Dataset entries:
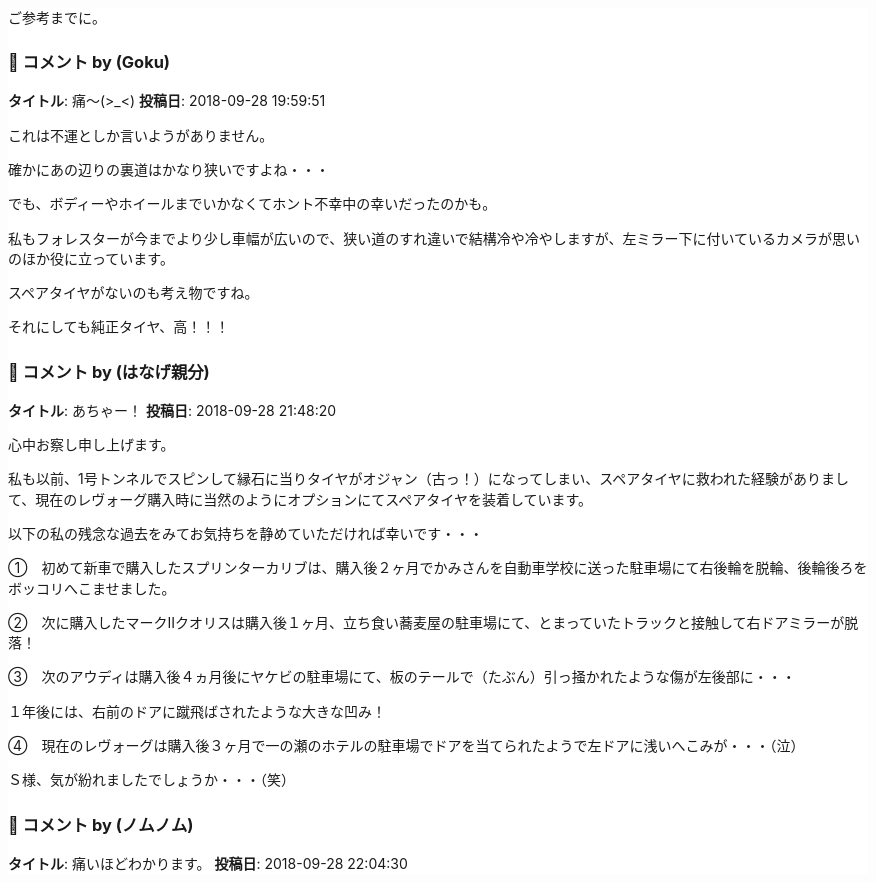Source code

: 
ご参考までに。

### 💬 コメント by (Goku)
**タイトル**: 痛～(>_<)
**投稿日**: 2018-09-28 19:59:51

これは不運としか言いようがありません。

確かにあの辺りの裏道はかなり狭いですよね・・・

でも、ボディーやホイールまでいかなくてホント不幸中の幸いだったのかも。

私もフォレスターが今までより少し車幅が広いので、狭い道のすれ違いで結構冷や冷やしますが、左ミラー下に付いているカメラが思いのほか役に立っています。



スペアタイヤがないのも考え物ですね。

それにしても純正タイヤ、高！！！

### 💬 コメント by (はなげ親分)
**タイトル**: あちゃー！
**投稿日**: 2018-09-28 21:48:20

心中お察し申し上げます。



私も以前、1号トンネルでスピンして縁石に当りタイヤがオジャン（古っ！）になってしまい、スペアタイヤに救われた経験がありまして、現在のレヴォーグ購入時に当然のようにオプションにてスペアタイヤを装着しています。





以下の私の残念な過去をみてお気持ちを静めていただければ幸いです・・・





①　初めて新車で購入したスプリンターカリブは、購入後２ヶ月でかみさんを自動車学校に送った駐車場にて右後輪を脱輪、後輪後ろをボッコリへこませました。



②　次に購入したマークⅡクオリスは購入後１ヶ月、立ち食い蕎麦屋の駐車場にて、とまっていたトラックと接触して右ドアミラーが脱落！



③　次のアウディは購入後４ヵ月後にヤケビの駐車場にて、板のテールで（たぶん）引っ掻かれたような傷が左後部に・・・

１年後には、右前のドアに蹴飛ばされたような大きな凹み！





④　現在のレヴォーグは購入後３ヶ月で一の瀬のホテルの駐車場でドアを当てられたようで左ドアに浅いへこみが・・・（泣）





Ｓ様、気が紛れましたでしょうか・・・（笑）

### 💬 コメント by (ノムノム)
**タイトル**: 痛いほどわかります。
**投稿日**: 2018-09-28 22:04:30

▶ Problem details
Proceeding from the line containing "これは不運としか言いようがありません。" through the line containing "以下の私の残念な過去をみてお気持ちを静めていただければ幸いです・・・", transcribe the lines above exactly, both end lines included.

▶ Your response
これは不運としか言いようがありません。

確かにあの辺りの裏道はかなり狭いですよね・・・

でも、ボディーやホイールまでいかなくてホント不幸中の幸いだったのかも。

私もフォレスターが今までより少し車幅が広いので、狭い道のすれ違いで結構冷や冷やしますが、左ミラー下に付いているカメラが思いのほか役に立っています。



スペアタイヤがないのも考え物ですね。

それにしても純正タイヤ、高！！！

### 💬 コメント by (はなげ親分)
**タイトル**: あちゃー！
**投稿日**: 2018-09-28 21:48:20

心中お察し申し上げます。



私も以前、1号トンネルでスピンして縁石に当りタイヤがオジャン（古っ！）になってしまい、スペアタイヤに救われた経験がありまして、現在のレヴォーグ購入時に当然のようにオプションにてスペアタイヤを装着しています。





以下の私の残念な過去をみてお気持ちを静めていただければ幸いです・・・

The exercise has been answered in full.